It is a common practice of mine to split up one complex requests to two or more simple once. Weather doing that with regular expressions is a good idea I would not judge…

This is only an concept exampl NOT the solution

The request find a word with 8 letters containing no letter U could be split up into:

  1. Find all the 5 letter words
  2. Make sure there is no D in it

The nice thing about simple string processing (lines of text or simple words) is the length function (ok you might have to preprocess your Draft for the words)
A simple python script for illustration (tested on my iPad with Pyto)

use_file = False
if use_file:
    words = open ('wordlist.txt').split('\n')     #| get every word from a file, one per line
else:
    words ="""dachshund
hinterland
Zettelkasten
kaputt
angst
geist
rucksack
""".split('\n')

# get search requests input
search_lenght = int( input('how many characters: ')) 
search_not_in_letter_s = input('the forbidden character: ')
for word in words:             #| process every word
    if len(word) == search_lenght:       
         for  search_not_in_letter in search_not_in_letter_s:
             if word.find( search_not_in_letter ) == -1: #| this excludes a letter on ANY position of the word, use a positive number to search for a specific position
                print(f'- found {word}')

Example call:

Page up
how many characters: 5
the forbidden character: d
- found angst
- found geist
>>> 

Is this helpfull?

Are you sure? Surely those two steps give you 5 letter words with no D, not 8 letter words with a U as you state in the sentence that precedes it.

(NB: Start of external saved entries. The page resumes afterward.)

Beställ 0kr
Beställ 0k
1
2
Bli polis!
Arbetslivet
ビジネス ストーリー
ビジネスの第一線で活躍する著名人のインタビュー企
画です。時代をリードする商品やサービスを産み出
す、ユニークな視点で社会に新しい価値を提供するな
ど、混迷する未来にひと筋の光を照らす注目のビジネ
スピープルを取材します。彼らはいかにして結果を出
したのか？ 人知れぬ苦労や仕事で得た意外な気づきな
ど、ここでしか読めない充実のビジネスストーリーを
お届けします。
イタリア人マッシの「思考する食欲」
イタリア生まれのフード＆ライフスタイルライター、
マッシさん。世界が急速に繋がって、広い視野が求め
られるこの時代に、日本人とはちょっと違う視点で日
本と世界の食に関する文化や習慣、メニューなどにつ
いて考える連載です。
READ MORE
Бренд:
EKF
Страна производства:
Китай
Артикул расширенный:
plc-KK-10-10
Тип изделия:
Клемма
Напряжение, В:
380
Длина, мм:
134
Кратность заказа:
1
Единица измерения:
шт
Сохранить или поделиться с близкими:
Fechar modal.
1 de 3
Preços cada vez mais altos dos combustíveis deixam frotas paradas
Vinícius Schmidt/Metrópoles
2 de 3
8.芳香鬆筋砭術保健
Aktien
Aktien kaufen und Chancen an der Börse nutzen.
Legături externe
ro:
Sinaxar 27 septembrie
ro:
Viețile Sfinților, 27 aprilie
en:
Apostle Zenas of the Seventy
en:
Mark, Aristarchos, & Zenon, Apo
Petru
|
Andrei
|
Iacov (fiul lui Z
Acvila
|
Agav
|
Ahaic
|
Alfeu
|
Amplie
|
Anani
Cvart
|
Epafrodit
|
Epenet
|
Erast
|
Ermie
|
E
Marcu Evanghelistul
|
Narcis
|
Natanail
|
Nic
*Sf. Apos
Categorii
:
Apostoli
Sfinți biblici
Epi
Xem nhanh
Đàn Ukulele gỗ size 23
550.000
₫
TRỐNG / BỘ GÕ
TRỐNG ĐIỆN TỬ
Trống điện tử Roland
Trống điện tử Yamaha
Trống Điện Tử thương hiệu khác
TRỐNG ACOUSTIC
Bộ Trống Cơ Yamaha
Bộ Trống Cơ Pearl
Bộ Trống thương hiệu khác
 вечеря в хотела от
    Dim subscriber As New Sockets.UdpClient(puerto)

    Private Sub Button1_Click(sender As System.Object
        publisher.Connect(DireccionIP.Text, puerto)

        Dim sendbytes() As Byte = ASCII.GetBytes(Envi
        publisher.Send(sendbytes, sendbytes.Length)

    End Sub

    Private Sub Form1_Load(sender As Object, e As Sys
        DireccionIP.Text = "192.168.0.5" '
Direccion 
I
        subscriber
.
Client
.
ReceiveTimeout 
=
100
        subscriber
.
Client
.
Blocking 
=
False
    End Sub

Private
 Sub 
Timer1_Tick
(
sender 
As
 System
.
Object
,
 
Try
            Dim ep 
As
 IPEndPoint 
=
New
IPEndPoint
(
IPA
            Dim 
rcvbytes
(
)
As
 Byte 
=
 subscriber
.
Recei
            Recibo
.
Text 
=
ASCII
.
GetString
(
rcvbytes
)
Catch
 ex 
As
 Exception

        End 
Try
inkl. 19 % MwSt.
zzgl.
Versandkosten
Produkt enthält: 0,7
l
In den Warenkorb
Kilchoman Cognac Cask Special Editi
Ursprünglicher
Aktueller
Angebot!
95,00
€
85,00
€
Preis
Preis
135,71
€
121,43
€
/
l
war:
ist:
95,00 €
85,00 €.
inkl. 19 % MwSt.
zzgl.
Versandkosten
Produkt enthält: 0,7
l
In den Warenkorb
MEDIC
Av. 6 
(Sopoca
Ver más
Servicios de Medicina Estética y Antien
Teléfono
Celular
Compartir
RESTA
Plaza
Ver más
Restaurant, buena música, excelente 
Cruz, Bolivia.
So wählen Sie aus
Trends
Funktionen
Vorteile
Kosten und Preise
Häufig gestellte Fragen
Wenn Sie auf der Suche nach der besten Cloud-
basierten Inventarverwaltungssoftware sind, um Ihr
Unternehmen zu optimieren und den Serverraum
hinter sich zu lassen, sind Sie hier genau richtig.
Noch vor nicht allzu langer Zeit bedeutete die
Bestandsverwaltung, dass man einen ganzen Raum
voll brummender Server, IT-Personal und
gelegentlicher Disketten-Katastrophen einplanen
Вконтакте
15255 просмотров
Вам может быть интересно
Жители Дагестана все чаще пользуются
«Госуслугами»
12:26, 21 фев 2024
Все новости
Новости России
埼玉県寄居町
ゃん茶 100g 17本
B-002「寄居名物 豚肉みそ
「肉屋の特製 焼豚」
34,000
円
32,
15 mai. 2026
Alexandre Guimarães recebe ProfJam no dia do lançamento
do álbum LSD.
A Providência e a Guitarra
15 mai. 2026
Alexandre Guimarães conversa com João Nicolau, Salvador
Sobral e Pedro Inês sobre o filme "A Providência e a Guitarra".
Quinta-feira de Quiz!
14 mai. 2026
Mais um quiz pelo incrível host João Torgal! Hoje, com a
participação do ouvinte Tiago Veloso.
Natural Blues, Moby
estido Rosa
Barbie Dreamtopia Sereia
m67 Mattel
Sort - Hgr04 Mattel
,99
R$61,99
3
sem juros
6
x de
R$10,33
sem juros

To extrapolate out your steps to the original request, I believe you would have the following for complete matching:

  1. Match all the 3-7 letter words; though given the word list is predefined for this purpose I suspect that no such match needs to be automated.
  2. Retrieve each word from the list and check that it has “u” as the middle character; not contains “u”, but explicitly is the middle character as per the definition and examples in the first post.
  3. If the middle letter is “u”, check that all letters can be found at least an equal number of times in the original word; we can’t use a letter twice if it only appears once in the original word for example.
  4. Store/output words that have successfully been matched against the above points.

I aimed at describing my concept not solving the original problem.

I edited my parts of the thread.

Hope that does not mess up everything.